• TRECHO FORNECIDO:
::::::
HOJE, DIA 29 DE JANEIRO SE COMEMORA O DIA NACIONAL DA VISIBILIDADE DE TRAVESTIS E TRANSEXUAIS, E, EM COMEMORAÇÃO A ESSA DATA O BLOG ICM TERESINA ENTREVISTOU A GRANDE DAMA DO MOVIMENTO LGBT NO PIAUÍ, A SENHORA MONIQUE ALVES, PRECURSORA NA MILITÂNCIA DE NOSSO ESTADO.
ENTREVISTA COM MONIQUE ALVES
PRA VOCÊ, O QUE É SER UMA TRAVESTI DENTRO DESSA SOCIEDADE?
Monique Alves – Em minha opinião acho meio complicado pras pessoas, pra
mim não, eu sou decidida, sou resolvida, eu sei o que quero e foi assim que
escolhi pra viver. Mas pras pessoas é meio complicado a pessoa nascer de um
gênero e depois aparecer de outro se apresentar como se fossem de outro gênero,
como no caso as travestis, que nascem com o gênero masculino, mas que com o
passar dos tempos elas se apresentam como sendo do sexo feminino, mas eu me identifico
me classifico, me considero uma pessoa normal, como outra qualquer, e tenho
todas as características de um ser humano normal. Agente que é travesti, as
pessoas têm até certo medo, certo receio de que agente não seja normal, às
vezes pra certas pessoas é como se agente fosse assim um bicho, uma fera, que
ninguém pode nem chegar perto que morde, que come, que faz e acontece. Eu acho
que não é assim, toda travesti é um ser humano igual a qualquer pessoa, agente
tem sentimento, agente tem coração, agente tem tudo que as outras pessoas têm,
então assim, o que nos difere, ou o que me difere, (vou falar por mim, não vou
falar aqui pelos outros, mas por mim), das outras pessoas é apenas minha
identidade de gênero. Eu nasci de um gênero e hoje me apresento de outro, essa
é minha diferença, que muitas vezes essa diferença é que faz com que as pessoas
não aceitem não me aceite, e ai ocorra o preconceito, a discriminação e até a
violência.
VOCÊ PODERIA NOS EXPLICAR COMO FOI ESSE PROCESSO DE TRANSFORMAÇÃO? VOCÊ
DISSE QUE NASCEU EM UM GÊNERO E AGORA SE APRESENTA COMO OUTRO, COMO SE DEU ESSE
PROCESSO?
::::::
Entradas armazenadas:
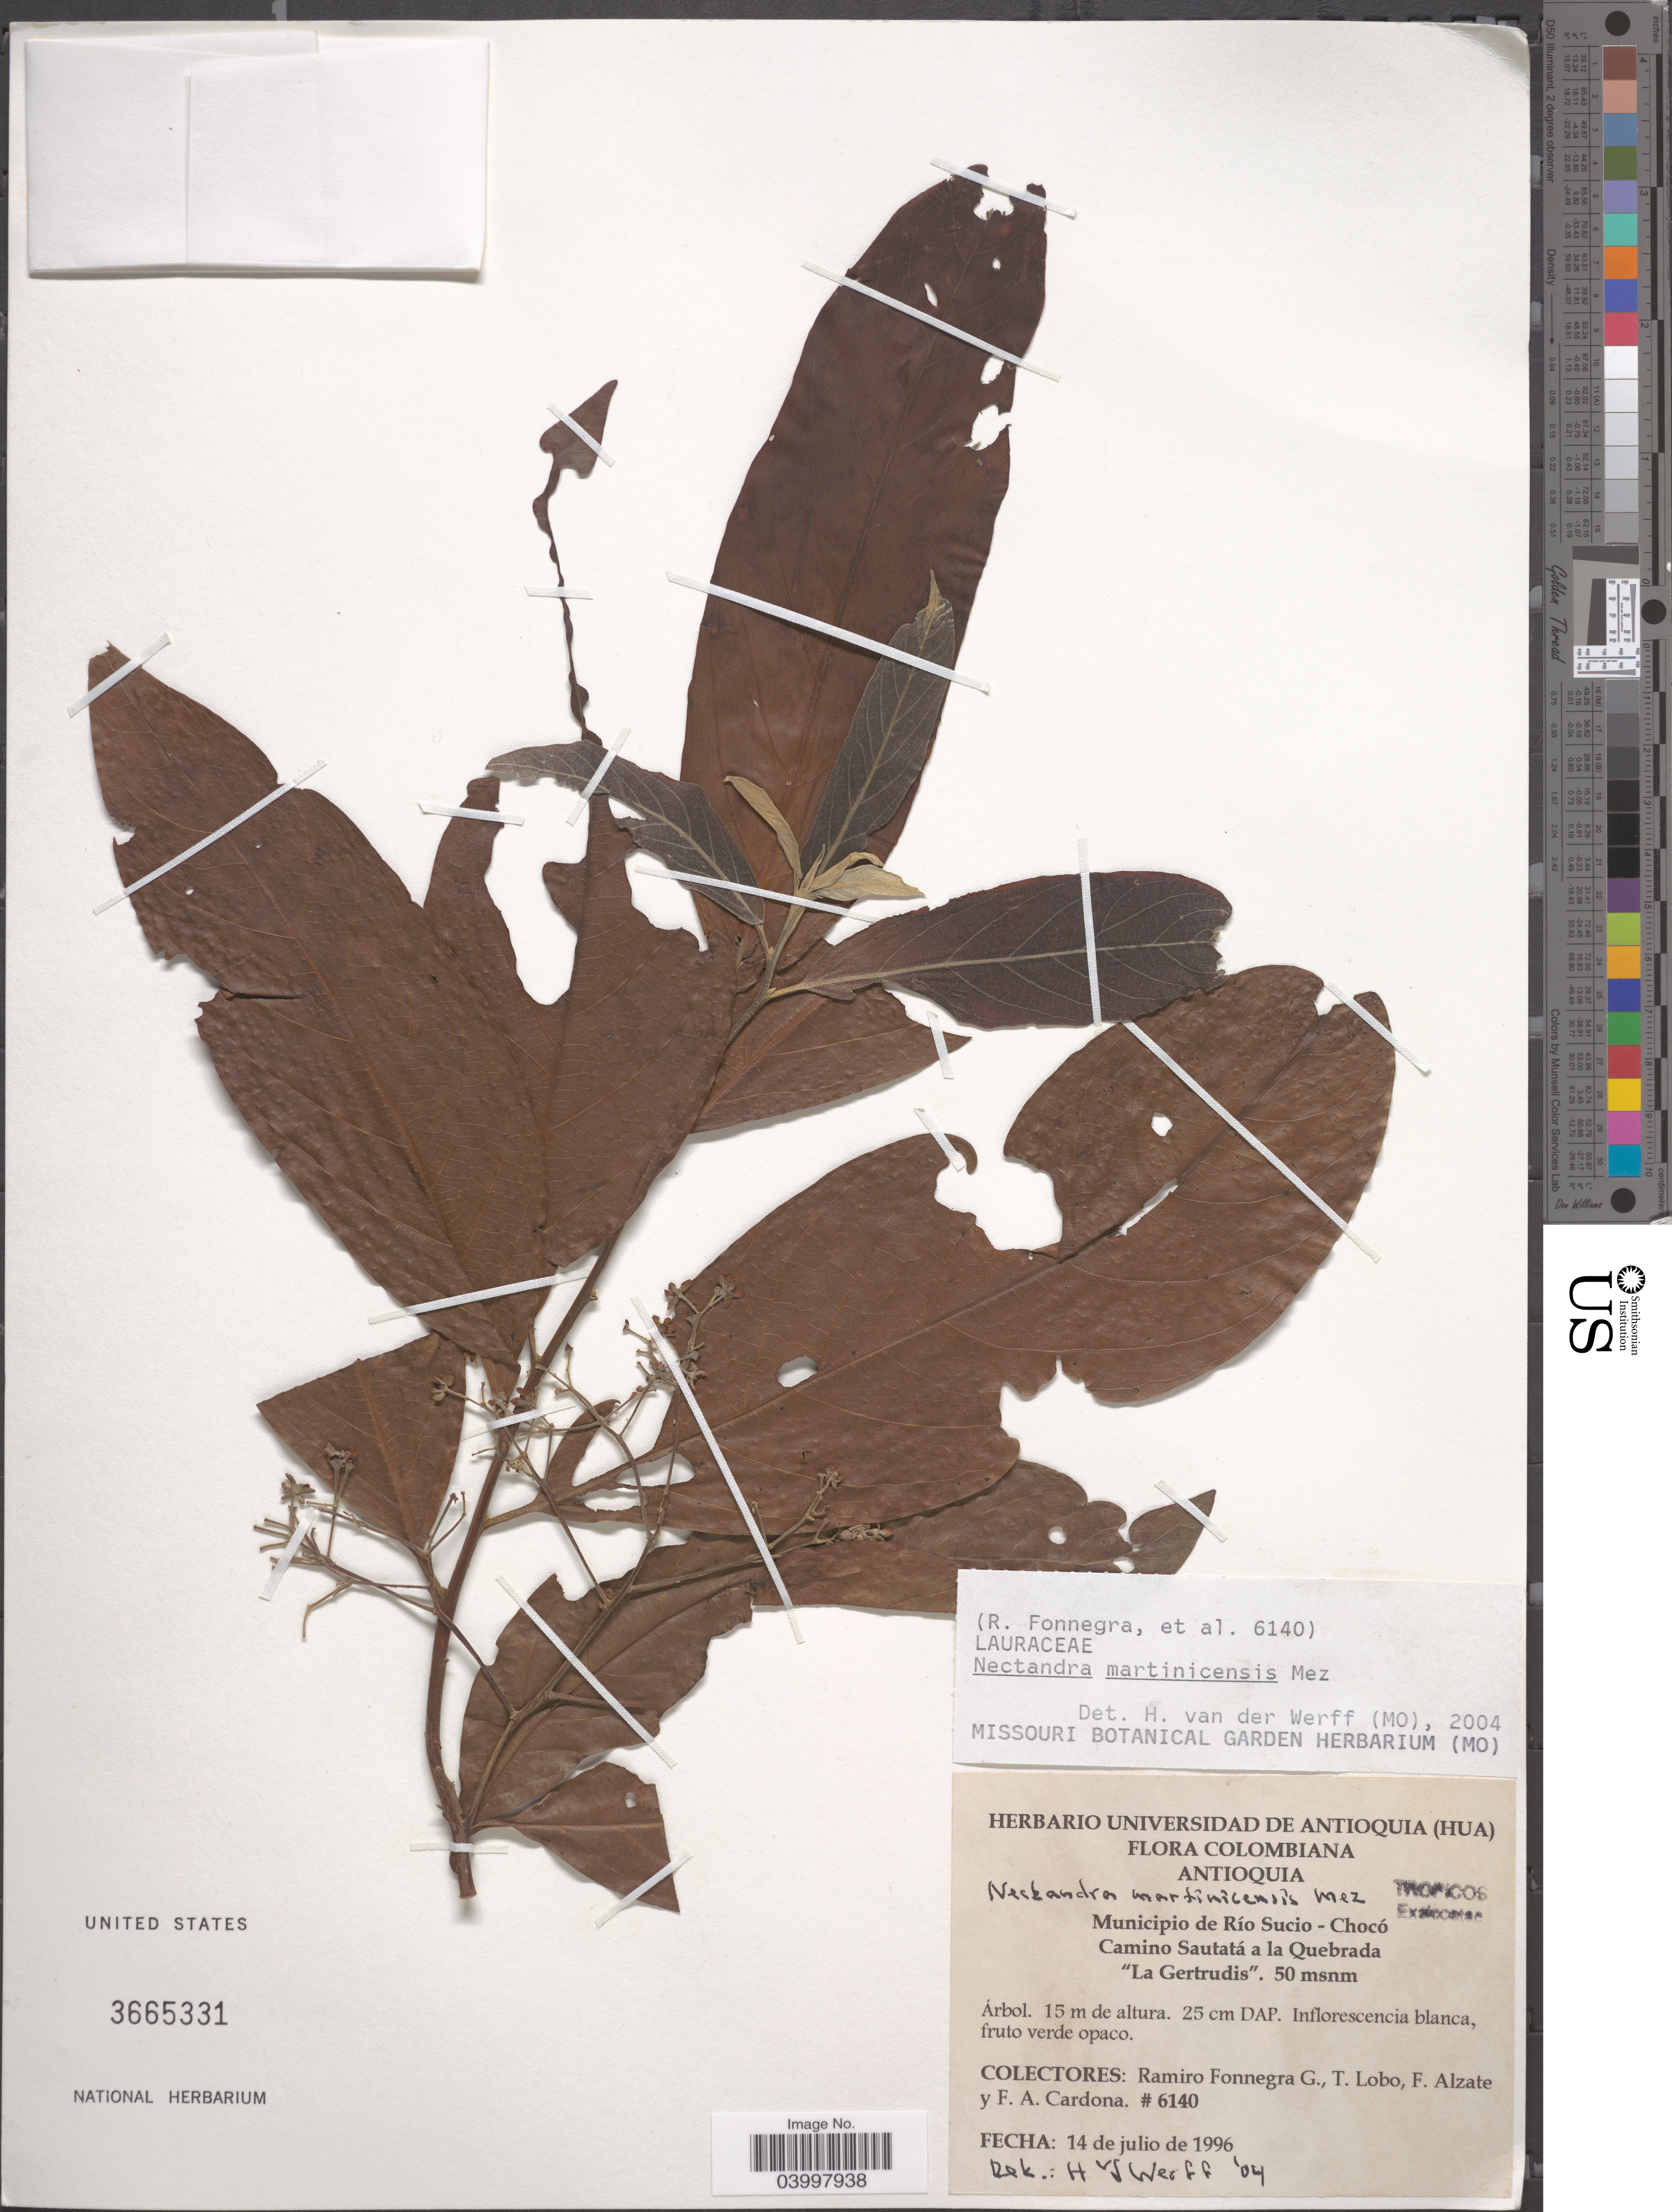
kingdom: Plantae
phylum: Tracheophyta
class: Magnoliopsida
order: Laurales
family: Lauraceae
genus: Nectandra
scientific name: Nectandra martinicensis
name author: Mez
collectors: R. Fonnegra G., T. Lobo, F. Alzate & F. Cardona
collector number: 6140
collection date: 1996-07-14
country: Colombia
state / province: Antioquia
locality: Municipio de Río Sucio - Chocó. Camino Sautatá a la Quebrada 'La Gertrudis'.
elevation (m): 50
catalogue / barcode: US 3665331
::::::
• EXERCÍCIOS PROPOSTOS:
[A] Atualize a parte do trecho fornecido entre "HOJE, DIA 29" e "DENTRO DESSA SOCIEDADE?", inclusive, substituindo "PRECURSORA" por "PIONEIRA".
[B] Copie palavra por palavra todas as linhas das entradas armazenadas, deixando as imagens de fora da resposta.
O trecho fornecido e as linhas são materiais independentes entre si.

• RESPOSTAS CORRETAS:
[A]
HOJE, DIA 29 DE JANEIRO SE COMEMORA O DIA NACIONAL DA VISIBILIDADE DE TRAVESTIS E TRANSEXUAIS, E, EM COMEMORAÇÃO A ESSA DATA O BLOG ICM TERESINA ENTREVISTOU A GRANDE DAMA DO MOVIMENTO LGBT NO PIAUÍ, A SENHORA MONIQUE ALVES, PIONEIRA NA MILITÂNCIA DE NOSSO ESTADO.
ENTREVISTA COM MONIQUE ALVES
PRA VOCÊ, O QUE É SER UMA TRAVESTI DENTRO DESSA SOCIEDADE?

[B]
kingdom: Plantae
phylum: Tracheophyta
class: Magnoliopsida
order: Laurales
family: Lauraceae
genus: Nectandra
scientific name: Nectandra martinicensis
name author: Mez
collectors: R. Fonnegra G., T. Lobo, F. Alzate & F. Cardona
collector number: 6140
collection date: 1996-07-14
country: Colombia
state / province: Antioquia
locality: Municipio de Río Sucio - Chocó. Camino Sautatá a la Quebrada 'La Gertrudis'.
elevation (m): 50
catalogue / barcode: US 3665331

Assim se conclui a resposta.